The essence of the study is Jordan's observation that in the hormone deprived environment (resulting for example, from oophorectomy or Tamoxifen) after the initial cellular apopotic wave, the remaining once-hormone sensitive cells reset and lower their threshold for hormone sensitivity. At this point in our discussion, a historical fact about prior breast cancer therapy is relevant. Ever since 1896 an option of treatment of metastatic breast cancer has been oophorectomy (analogous to using Lupron), and when the disease escaped from this state of hormone deprivation, paradoxically, diethylstilbesterol (DES) at the "industrial strength" dose of 15 mg had a good record of reclaiming disease control, again bringing about apoptosis. "Paradoxical" because initially it was the absence of estrogen that led to the first response, and that a second wave of apoptosis should result from reintroduction of estrogen seemed counter intuitive. The new twist in Jordan's work is that he has established that in the "hypersensitive to estrogen" state that developes in the estrogen deprived cells, even a small amounts of estrogen - actually the amount normally present in a woman's circulation - is sufficient to effect the new round of cell death! "We have confirmed and extended our original observation that low concentrations of estrogen shift the survival of SERM-resistent breast cancer cells by initiating apoptosis" ...[SERM = Tamoxifen; i.e."resistant" because cells achieve growth potential despite estrogen deprivation]..."Overall, these data ... suggest that it is possible for a patient's own estrogen to act as an anticancer agent in SERM-resistent breast cancer."

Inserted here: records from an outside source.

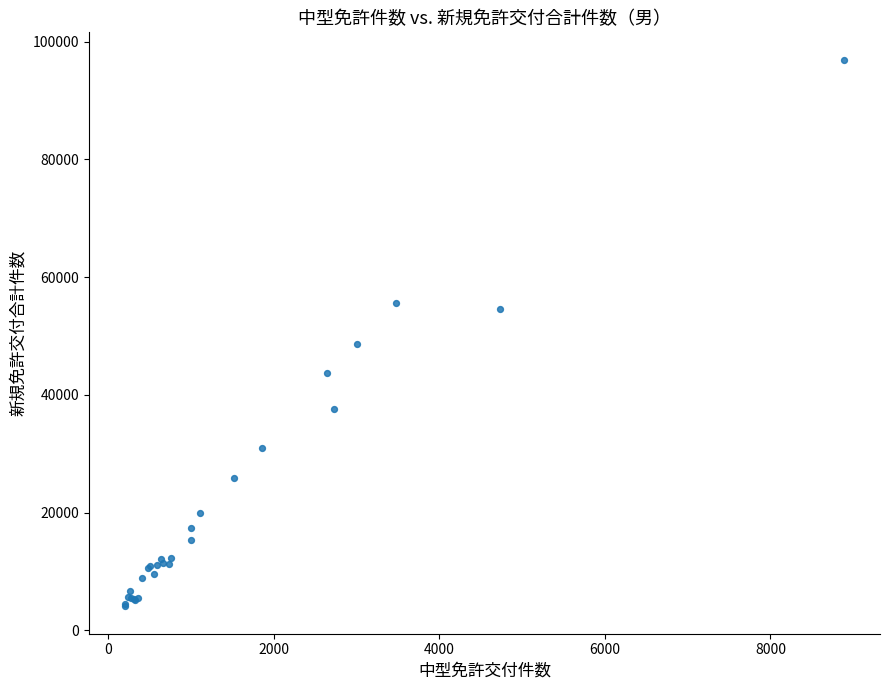

What Y value in the scatter plot is closest to 50510?

48683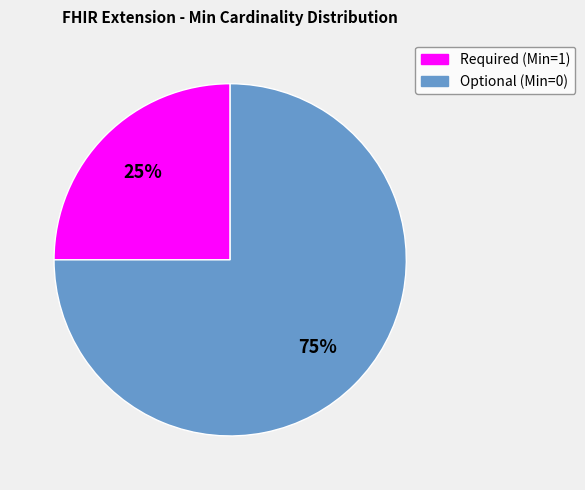

To the nearest percent, what is the average slice percentage?

50%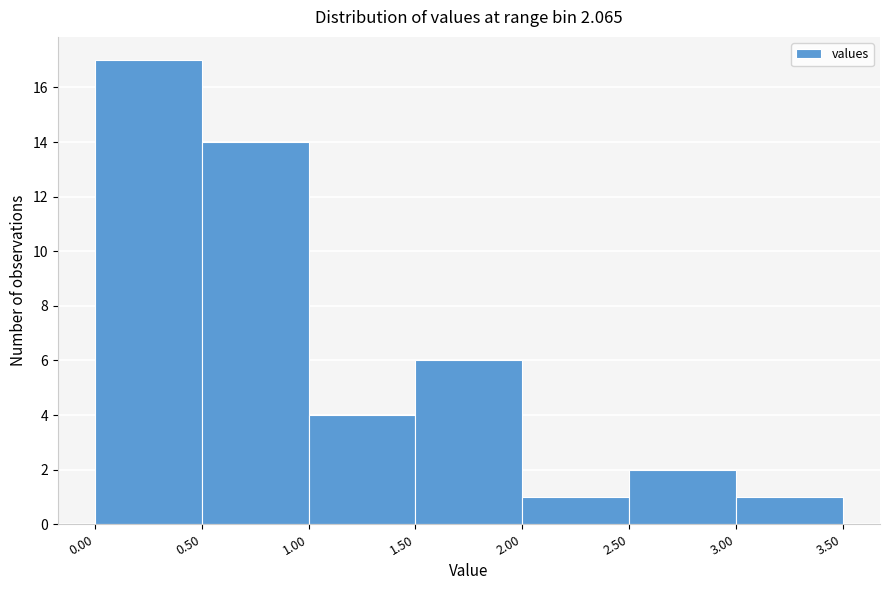

What is the height of the bar covering 2.00 to 2.50 on the x-axis? The values are not printed on the chart, so give them approximately, as read against the axis.

1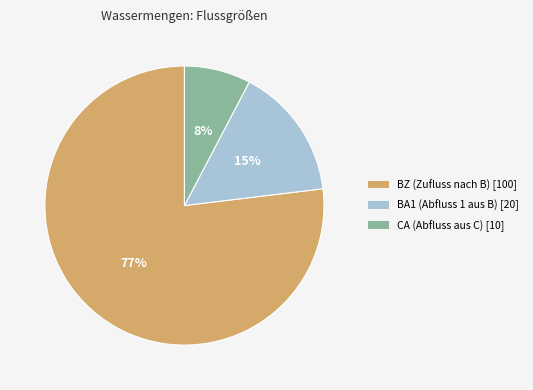

What is the smallest slice in the pie chart?

CA (Abfluss aus C) [10]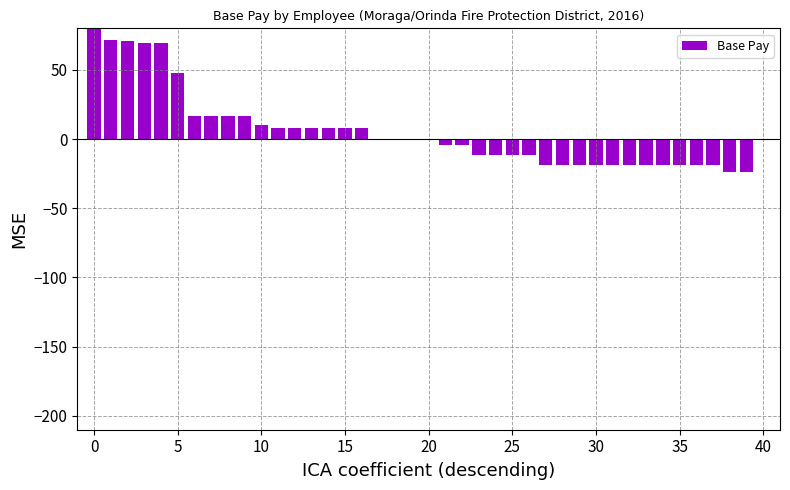

What is the greatest value displayed?

170.0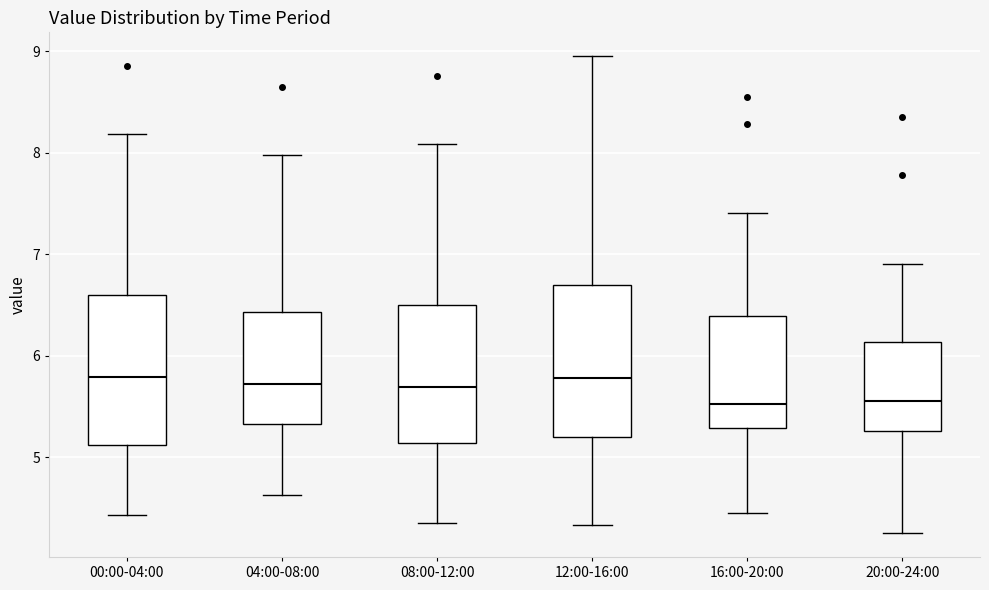

Reading left to right, read every box against the y-axis: the position of its median line, the range the box covers, and the ends of its whiskers. The values are not printed on the chart, so give them approximately, as read against the axis.

00:00-04:00: median 5.8, box 5.1 to 6.6, whiskers 4.4 to 8.2
04:00-08:00: median 5.7, box 5.3 to 6.4, whiskers 4.6 to 8.0
08:00-12:00: median 5.7, box 5.1 to 6.5, whiskers 4.4 to 8.1
12:00-16:00: median 5.8, box 5.2 to 6.7, whiskers 4.3 to 9.0
16:00-20:00: median 5.5, box 5.3 to 6.4, whiskers 4.5 to 7.4
20:00-24:00: median 5.6, box 5.3 to 6.1, whiskers 4.3 to 6.9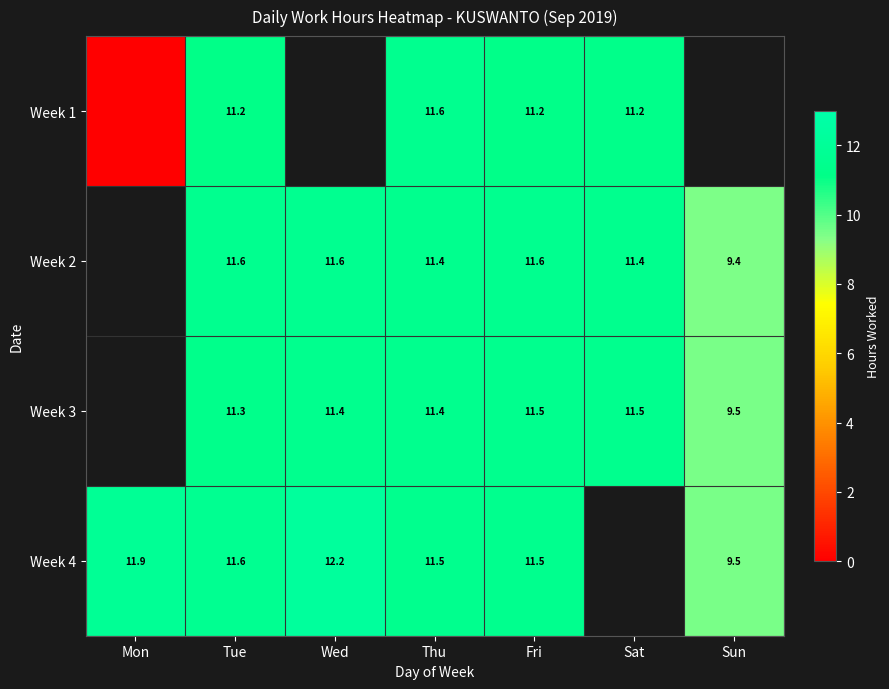

Is the value of Week 2 at Wed greater than the value of Week 4 at Wed?

No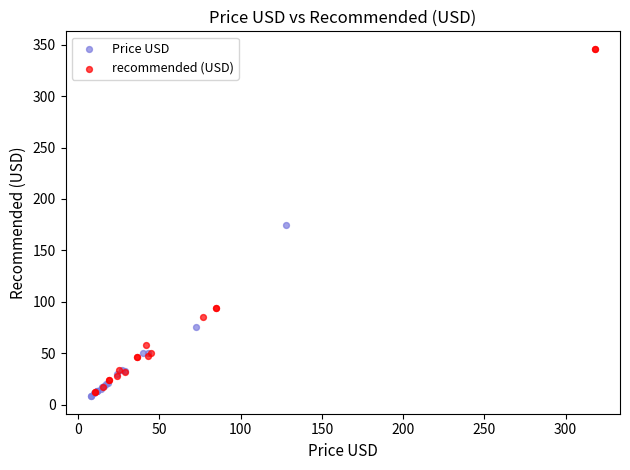

Which series reaches the maximum Y coordinate?

recommended (USD)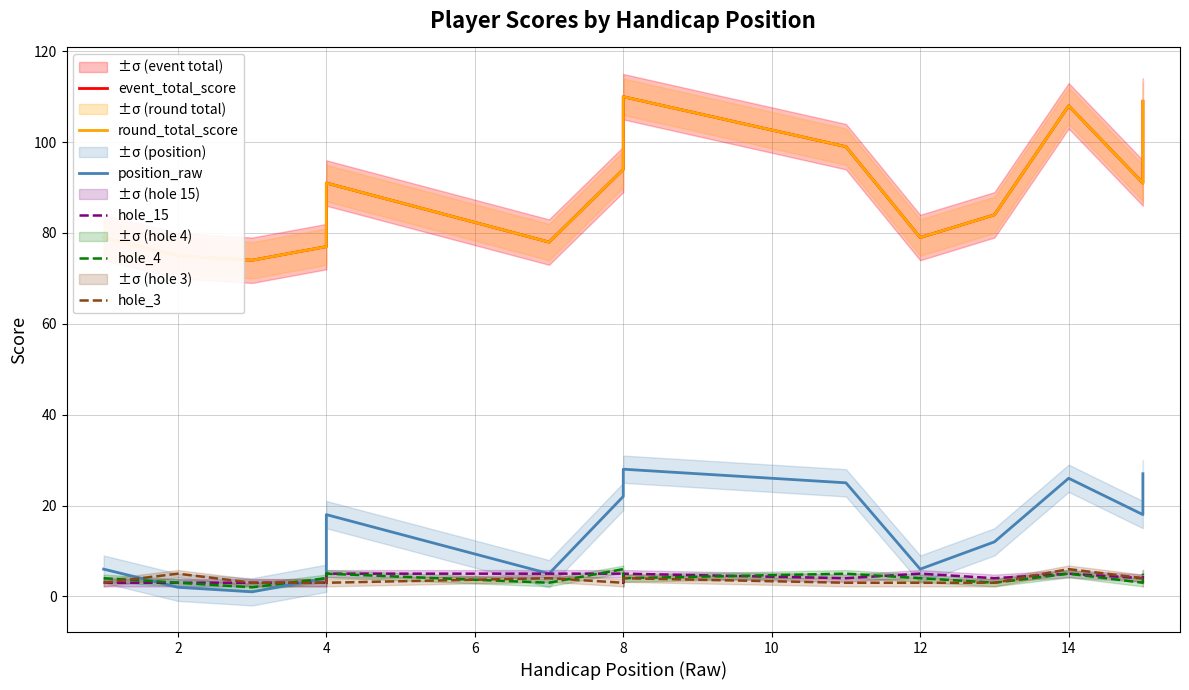

Which series has the largest total across all categories?

event_total_score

Of what relevance is this data for the management of prostate cancer? It certainly argues for a reexamination of the custom of continuing Lupron in the face of "androgen insensitivity". And a protocol at Memorial Sloan Kettering (MSKCC-99115) has picked up on this idea with a "Phase I Study of Testosterone in Patients with Progressive Androgen-Independednt Prostate Cancer", thus paralleling the early use of DES in breast cancer management. In this study Lupron is continued, but daily testosterone patches of increasing strength are applied to reintroduce testosterone in a controlled fashion. The proof of the pudding will be in the eating.

Bottom Line:  Food for thought - but not quite fully cooked at this point.